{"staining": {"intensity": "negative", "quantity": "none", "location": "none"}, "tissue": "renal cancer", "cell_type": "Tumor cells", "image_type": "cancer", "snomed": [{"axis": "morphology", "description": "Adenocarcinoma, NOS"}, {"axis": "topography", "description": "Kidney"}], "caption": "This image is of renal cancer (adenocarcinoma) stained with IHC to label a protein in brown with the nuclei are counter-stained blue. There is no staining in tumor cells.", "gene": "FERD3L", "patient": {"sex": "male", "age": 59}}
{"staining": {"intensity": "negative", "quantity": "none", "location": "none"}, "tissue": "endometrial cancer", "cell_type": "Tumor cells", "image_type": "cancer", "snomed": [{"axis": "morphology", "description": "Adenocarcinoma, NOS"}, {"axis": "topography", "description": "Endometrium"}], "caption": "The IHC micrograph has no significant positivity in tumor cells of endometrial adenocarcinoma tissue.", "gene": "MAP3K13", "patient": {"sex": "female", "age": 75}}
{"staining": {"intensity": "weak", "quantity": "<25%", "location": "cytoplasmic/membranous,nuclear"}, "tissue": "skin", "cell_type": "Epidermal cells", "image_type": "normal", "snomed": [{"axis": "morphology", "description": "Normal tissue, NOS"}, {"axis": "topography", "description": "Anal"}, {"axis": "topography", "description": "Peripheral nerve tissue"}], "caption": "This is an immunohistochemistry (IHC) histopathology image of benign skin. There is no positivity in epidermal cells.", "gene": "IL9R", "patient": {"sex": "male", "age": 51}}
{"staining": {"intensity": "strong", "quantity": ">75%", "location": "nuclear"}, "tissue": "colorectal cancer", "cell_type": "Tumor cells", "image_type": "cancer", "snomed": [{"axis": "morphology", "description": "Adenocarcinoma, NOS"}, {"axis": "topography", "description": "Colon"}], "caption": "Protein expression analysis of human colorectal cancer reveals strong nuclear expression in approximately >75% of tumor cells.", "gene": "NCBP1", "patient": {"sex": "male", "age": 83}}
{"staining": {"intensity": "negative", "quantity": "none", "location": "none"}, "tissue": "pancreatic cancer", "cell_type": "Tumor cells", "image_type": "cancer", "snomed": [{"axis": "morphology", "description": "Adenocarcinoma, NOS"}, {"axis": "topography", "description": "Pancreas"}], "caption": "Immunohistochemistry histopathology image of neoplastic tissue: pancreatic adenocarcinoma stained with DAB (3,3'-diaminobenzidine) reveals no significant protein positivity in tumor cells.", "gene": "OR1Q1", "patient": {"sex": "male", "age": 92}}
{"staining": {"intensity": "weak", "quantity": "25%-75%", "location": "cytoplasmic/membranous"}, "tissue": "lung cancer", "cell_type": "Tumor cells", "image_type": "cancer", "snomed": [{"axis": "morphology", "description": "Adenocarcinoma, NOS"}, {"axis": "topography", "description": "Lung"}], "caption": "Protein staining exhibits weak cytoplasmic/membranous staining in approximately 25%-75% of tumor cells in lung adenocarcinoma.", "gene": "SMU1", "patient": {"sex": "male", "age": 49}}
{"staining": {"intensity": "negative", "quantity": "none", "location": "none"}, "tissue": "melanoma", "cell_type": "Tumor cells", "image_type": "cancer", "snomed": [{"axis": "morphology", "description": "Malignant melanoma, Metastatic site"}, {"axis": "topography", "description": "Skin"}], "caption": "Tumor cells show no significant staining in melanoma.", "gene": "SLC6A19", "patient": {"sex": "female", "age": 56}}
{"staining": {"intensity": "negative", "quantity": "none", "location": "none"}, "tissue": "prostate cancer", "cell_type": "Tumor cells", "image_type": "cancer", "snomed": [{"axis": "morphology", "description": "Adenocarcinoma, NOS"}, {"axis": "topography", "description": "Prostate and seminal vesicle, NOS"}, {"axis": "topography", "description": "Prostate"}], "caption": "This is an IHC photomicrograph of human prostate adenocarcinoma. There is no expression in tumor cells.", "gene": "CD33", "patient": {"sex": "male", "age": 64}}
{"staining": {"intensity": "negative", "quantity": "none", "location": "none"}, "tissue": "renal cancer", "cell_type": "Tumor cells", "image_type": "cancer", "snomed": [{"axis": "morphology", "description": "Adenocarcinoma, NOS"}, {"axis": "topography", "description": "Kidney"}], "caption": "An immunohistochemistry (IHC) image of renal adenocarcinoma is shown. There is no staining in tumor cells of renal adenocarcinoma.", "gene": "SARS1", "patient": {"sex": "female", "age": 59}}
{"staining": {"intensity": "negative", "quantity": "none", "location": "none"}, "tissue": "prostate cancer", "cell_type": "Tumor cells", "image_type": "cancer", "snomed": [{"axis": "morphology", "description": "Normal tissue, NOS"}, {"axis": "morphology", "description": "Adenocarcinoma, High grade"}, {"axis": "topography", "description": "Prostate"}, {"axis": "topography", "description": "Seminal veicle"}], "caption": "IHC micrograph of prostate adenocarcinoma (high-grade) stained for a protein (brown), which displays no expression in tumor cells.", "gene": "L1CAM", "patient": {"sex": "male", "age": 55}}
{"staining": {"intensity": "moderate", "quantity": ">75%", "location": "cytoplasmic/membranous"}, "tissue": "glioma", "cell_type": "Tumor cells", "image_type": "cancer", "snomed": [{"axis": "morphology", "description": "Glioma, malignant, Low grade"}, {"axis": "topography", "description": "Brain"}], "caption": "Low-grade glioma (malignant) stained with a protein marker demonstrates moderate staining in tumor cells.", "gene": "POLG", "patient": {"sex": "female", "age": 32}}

| WORK ITEM |
To complete this exercise, set down every line above exactly once more.

| ANSWER BELOW |
{"staining": {"intensity": "negative", "quantity": "none", "location": "none"}, "tissue": "renal cancer", "cell_type": "Tumor cells", "image_type": "cancer", "snomed": [{"axis": "morphology", "description": "Adenocarcinoma, NOS"}, {"axis": "topography", "description": "Kidney"}], "caption": "This image is of renal cancer (adenocarcinoma) stained with IHC to label a protein in brown with the nuclei are counter-stained blue. There is no staining in tumor cells.", "gene": "FERD3L", "patient": {"sex": "male", "age": 59}}
{"staining": {"intensity": "negative", "quantity": "none", "location": "none"}, "tissue": "endometrial cancer", "cell_type": "Tumor cells", "image_type": "cancer", "snomed": [{"axis": "morphology", "description": "Adenocarcinoma, NOS"}, {"axis": "topography", "description": "Endometrium"}], "caption": "The IHC micrograph has no significant positivity in tumor cells of endometrial adenocarcinoma tissue.", "gene": "MAP3K13", "patient": {"sex": "female", "age": 75}}
{"staining": {"intensity": "weak", "quantity": "<25%", "location": "cytoplasmic/membranous,nuclear"}, "tissue": "skin", "cell_type": "Epidermal cells", "image_type": "normal", "snomed": [{"axis": "morphology", "description": "Normal tissue, NOS"}, {"axis": "topography", "description": "Anal"}, {"axis": "topography", "description": "Peripheral nerve tissue"}], "caption": "This is an immunohistochemistry (IHC) histopathology image of benign skin. There is no positivity in epidermal cells.", "gene": "IL9R", "patient": {"sex": "male", "age": 51}}
{"staining": {"intensity": "strong", "quantity": ">75%", "location": "nuclear"}, "tissue": "colorectal cancer", "cell_type": "Tumor cells", "image_type": "cancer", "snomed": [{"axis": "morphology", "description": "Adenocarcinoma, NOS"}, {"axis": "topography", "description": "Colon"}], "caption": "Protein expression analysis of human colorectal cancer reveals strong nuclear expression in approximately >75% of tumor cells.", "gene": "NCBP1", "patient": {"sex": "male", "age": 83}}
{"staining": {"intensity": "negative", "quantity": "none", "location": "none"}, "tissue": "pancreatic cancer", "cell_type": "Tumor cells", "image_type": "cancer", "snomed": [{"axis": "morphology", "description": "Adenocarcinoma, NOS"}, {"axis": "topography", "description": "Pancreas"}], "caption": "Immunohistochemistry histopathology image of neoplastic tissue: pancreatic adenocarcinoma stained with DAB (3,3'-diaminobenzidine) reveals no significant protein positivity in tumor cells.", "gene": "OR1Q1", "patient": {"sex": "male", "age": 92}}
{"staining": {"intensity": "weak", "quantity": "25%-75%", "location": "cytoplasmic/membranous"}, "tissue": "lung cancer", "cell_type": "Tumor cells", "image_type": "cancer", "snomed": [{"axis": "morphology", "description": "Adenocarcinoma, NOS"}, {"axis": "topography", "description": "Lung"}], "caption": "Protein staining exhibits weak cytoplasmic/membranous staining in approximately 25%-75% of tumor cells in lung adenocarcinoma.", "gene": "SMU1", "patient": {"sex": "male", "age": 49}}
{"staining": {"intensity": "negative", "quantity": "none", "location": "none"}, "tissue": "melanoma", "cell_type": "Tumor cells", "image_type": "cancer", "snomed": [{"axis": "morphology", "description": "Malignant melanoma, Metastatic site"}, {"axis": "topography", "description": "Skin"}], "caption": "Tumor cells show no significant staining in melanoma.", "gene": "SLC6A19", "patient": {"sex": "female", "age": 56}}
{"staining": {"intensity": "negative", "quantity": "none", "location": "none"}, "tissue": "prostate cancer", "cell_type": "Tumor cells", "image_type": "cancer", "snomed": [{"axis": "morphology", "description": "Adenocarcinoma, NOS"}, {"axis": "topography", "description": "Prostate and seminal vesicle, NOS"}, {"axis": "topography", "description": "Prostate"}], "caption": "This is an IHC photomicrograph of human prostate adenocarcinoma. There is no expression in tumor cells.", "gene": "CD33", "patient": {"sex": "male", "age": 64}}
{"staining": {"intensity": "negative", "quantity": "none", "location": "none"}, "tissue": "renal cancer", "cell_type": "Tumor cells", "image_type": "cancer", "snomed": [{"axis": "morphology", "description": "Adenocarcinoma, NOS"}, {"axis": "topography", "description": "Kidney"}], "caption": "An immunohistochemistry (IHC) image of renal adenocarcinoma is shown. There is no staining in tumor cells of renal adenocarcinoma.", "gene": "SARS1", "patient": {"sex": "female", "age": 59}}
{"staining": {"intensity": "negative", "quantity": "none", "location": "none"}, "tissue": "prostate cancer", "cell_type": "Tumor cells", "image_type": "cancer", "snomed": [{"axis": "morphology", "description": "Normal tissue, NOS"}, {"axis": "morphology", "description": "Adenocarcinoma, High grade"}, {"axis": "topography", "description": "Prostate"}, {"axis": "topography", "description": "Seminal veicle"}], "caption": "IHC micrograph of prostate adenocarcinoma (high-grade) stained for a protein (brown), which displays no expression in tumor cells.", "gene": "L1CAM", "patient": {"sex": "male", "age": 55}}
{"staining": {"intensity": "moderate", "quantity": ">75%", "location": "cytoplasmic/membranous"}, "tissue": "glioma", "cell_type": "Tumor cells", "image_type": "cancer", "snomed": [{"axis": "morphology", "description": "Glioma, malignant, Low grade"}, {"axis": "topography", "description": "Brain"}], "caption": "Low-grade glioma (malignant) stained with a protein marker demonstrates moderate staining in tumor cells.", "gene": "POLG", "patient": {"sex": "female", "age": 32}}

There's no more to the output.